## WORK ITEM
The response must consist of each line in the listing that has the word "size" in it.

## AVAILABLE RECORDS
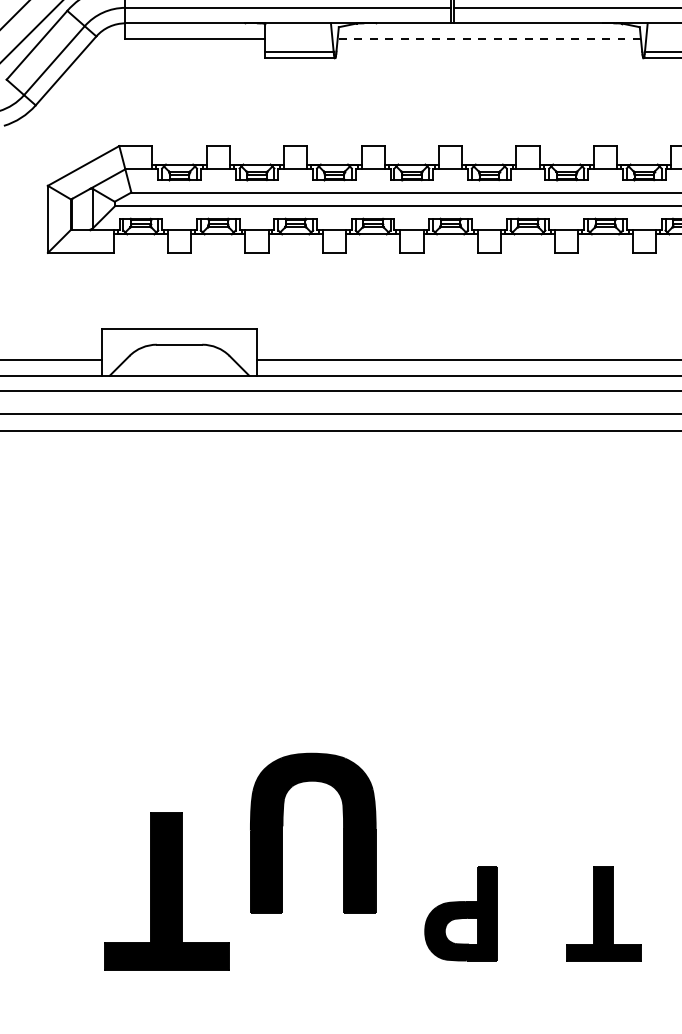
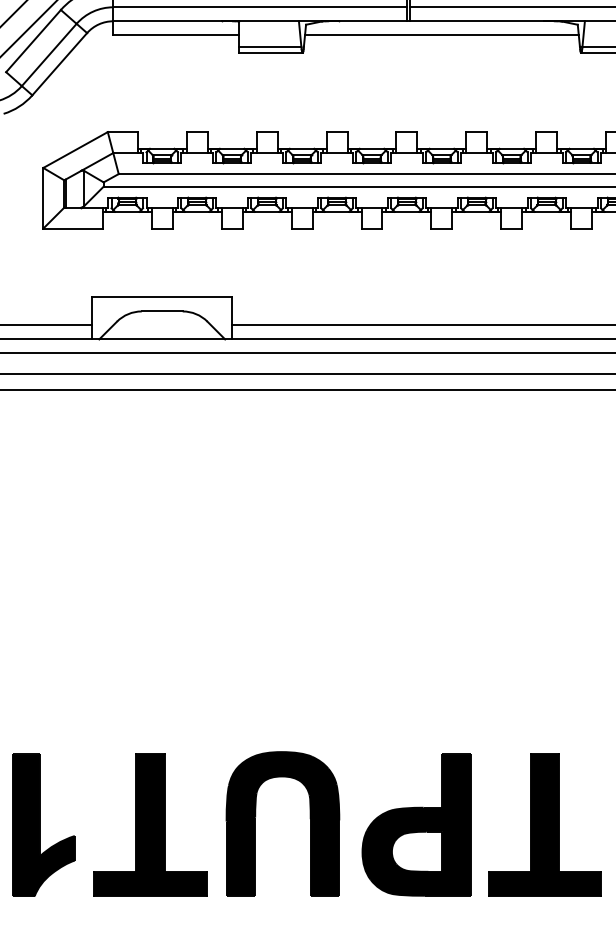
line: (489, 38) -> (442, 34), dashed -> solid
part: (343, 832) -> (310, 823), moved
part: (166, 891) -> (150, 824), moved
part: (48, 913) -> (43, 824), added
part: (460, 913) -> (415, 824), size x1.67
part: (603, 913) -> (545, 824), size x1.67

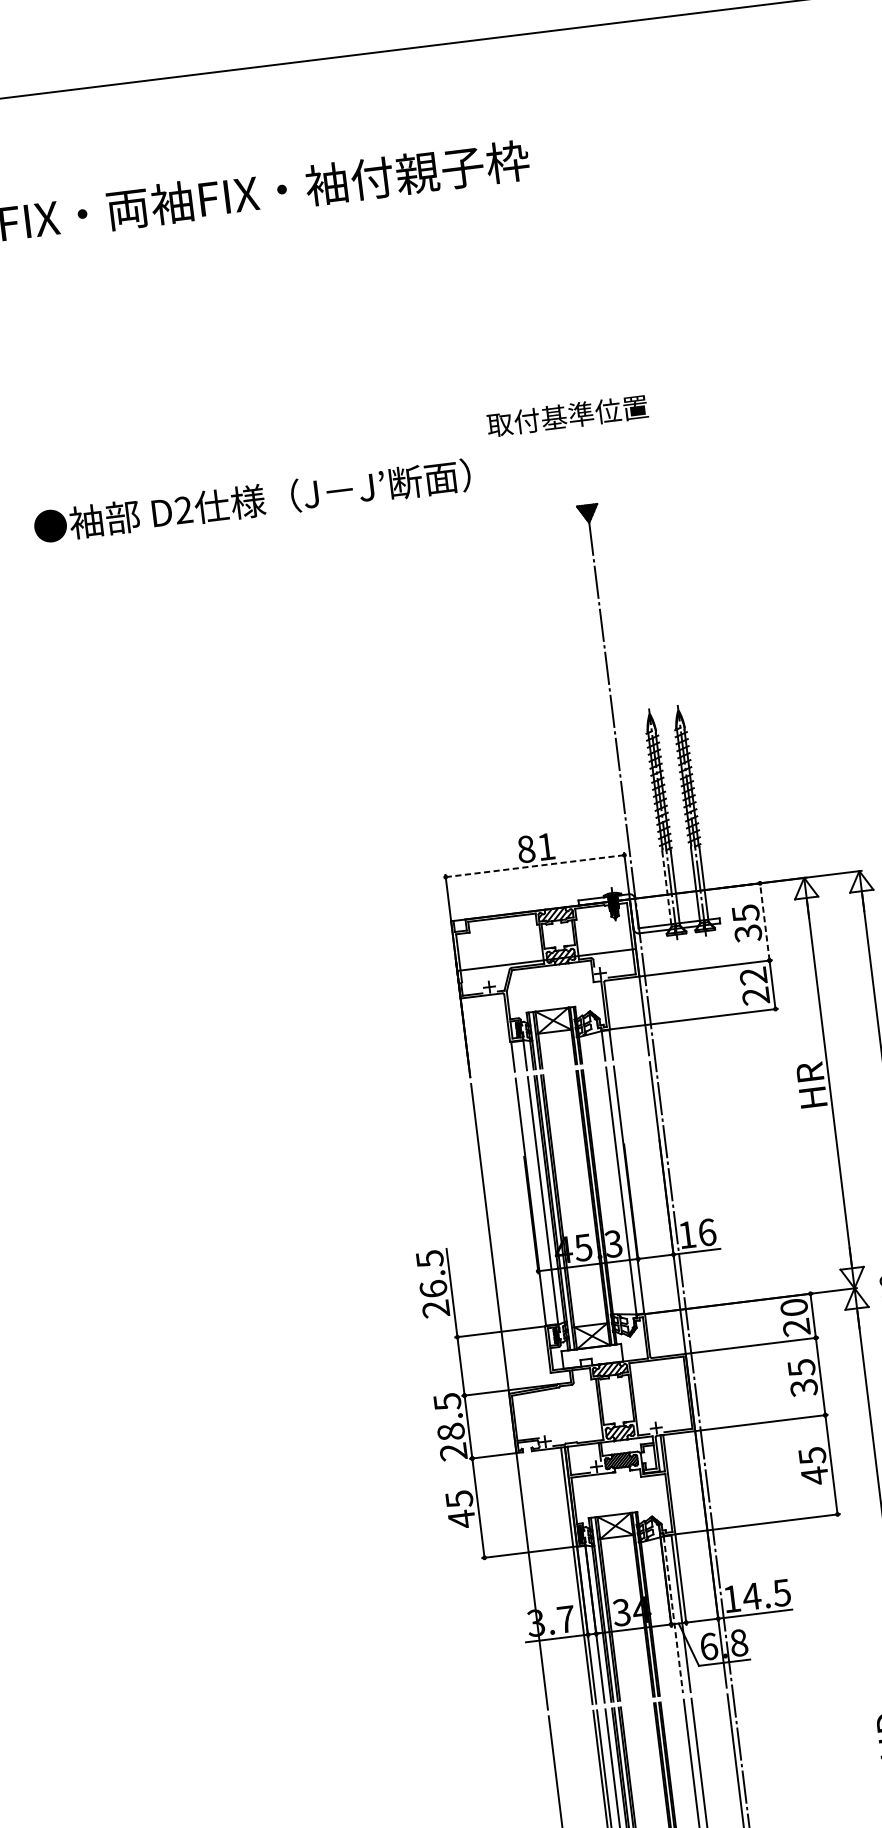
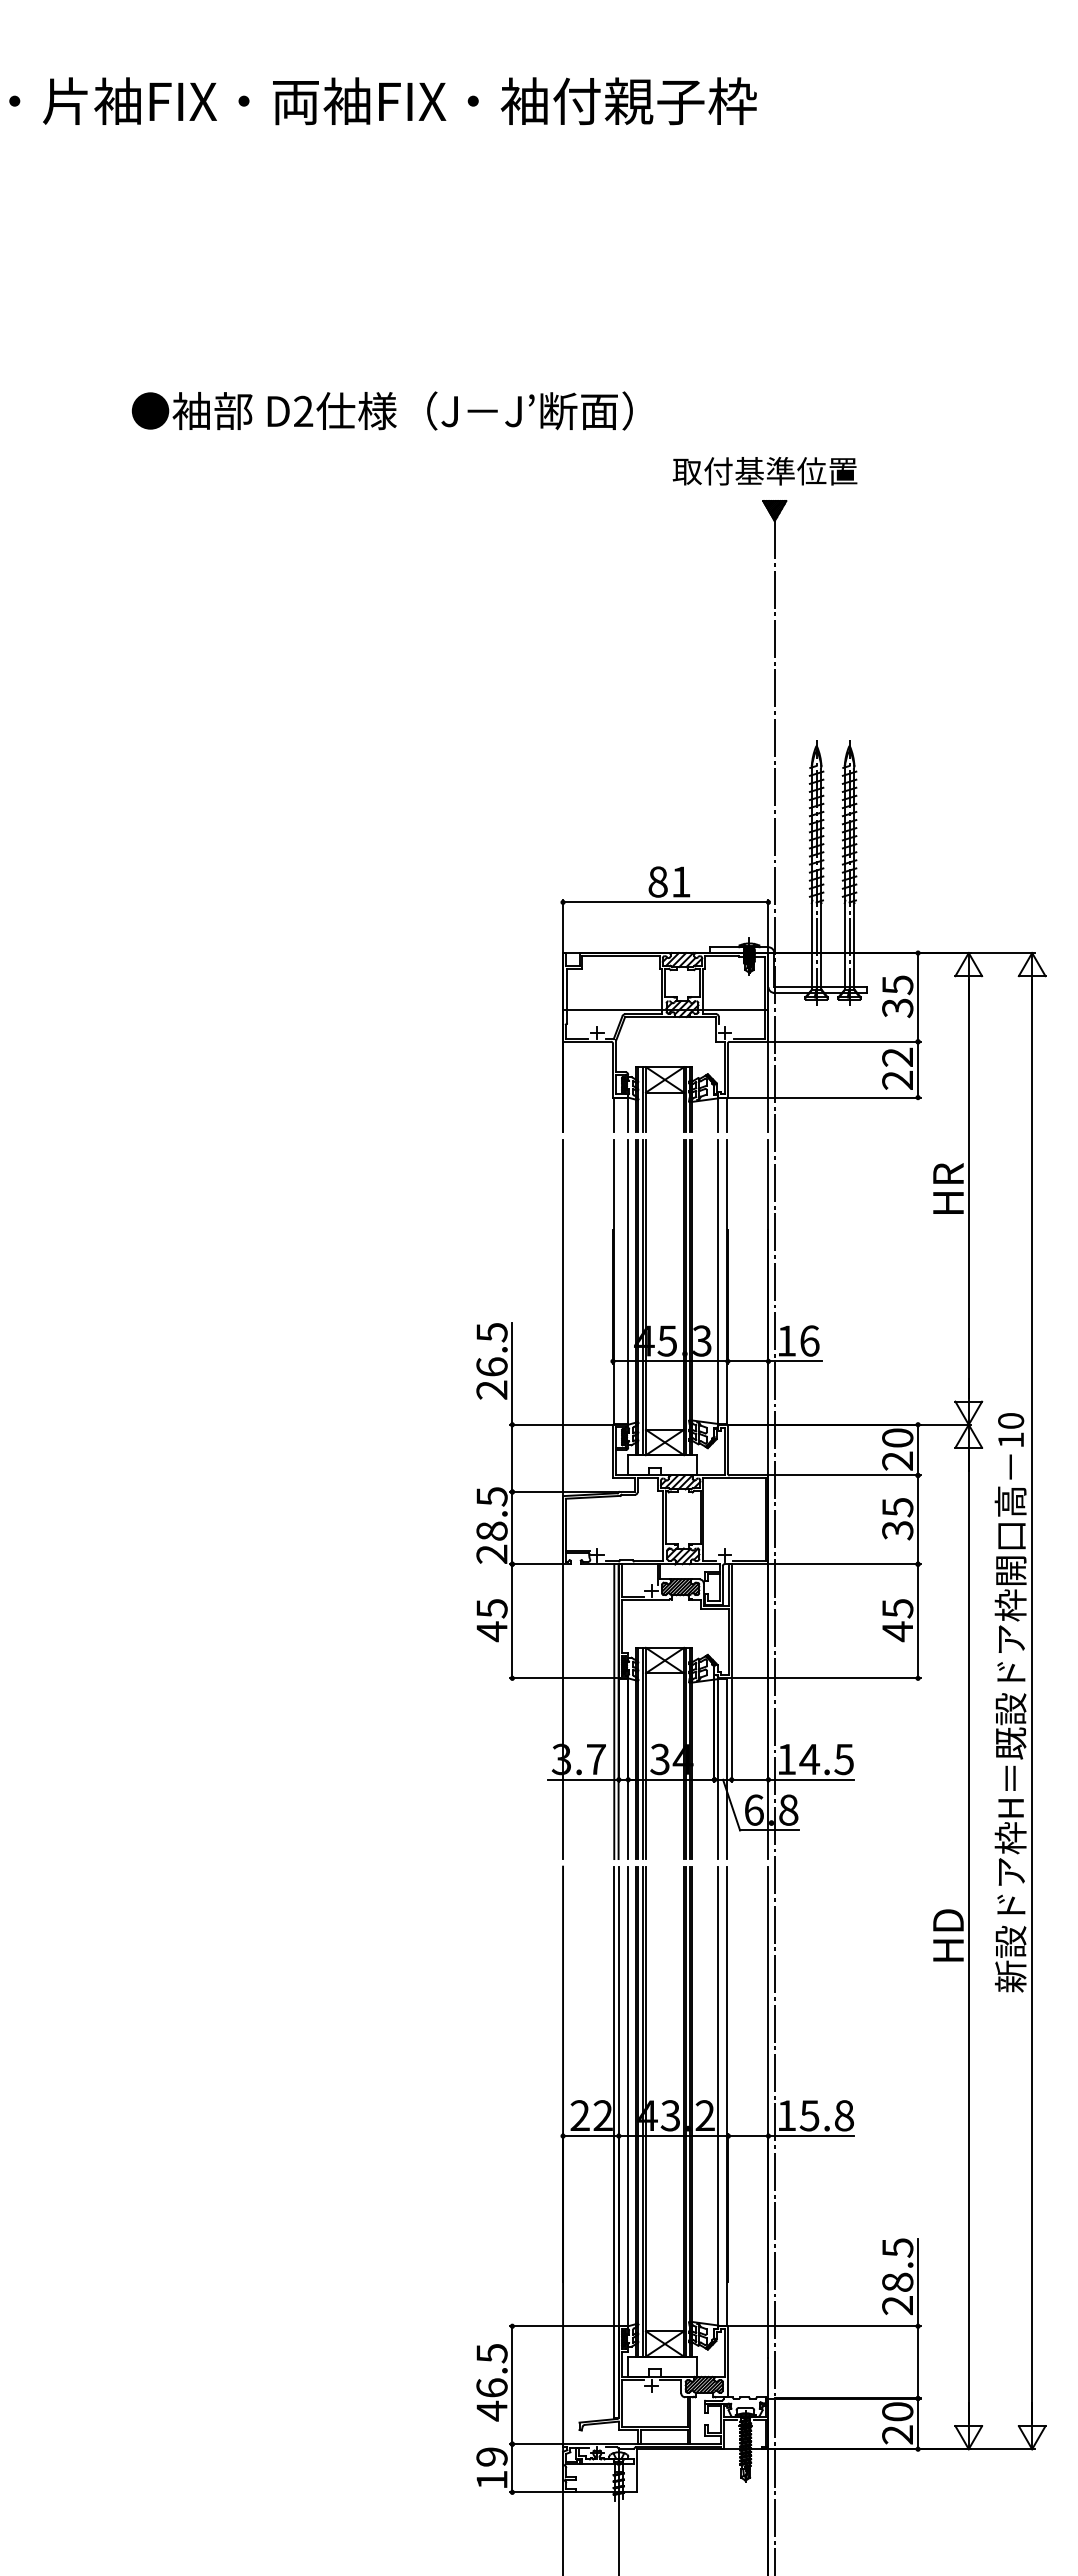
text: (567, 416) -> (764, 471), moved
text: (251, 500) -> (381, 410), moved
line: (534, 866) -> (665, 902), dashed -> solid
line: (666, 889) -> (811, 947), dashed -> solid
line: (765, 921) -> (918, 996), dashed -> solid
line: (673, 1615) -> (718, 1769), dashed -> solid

## YOUR RESPONSE
part: (460, 913) -> (415, 824), size x1.67
part: (603, 913) -> (545, 824), size x1.67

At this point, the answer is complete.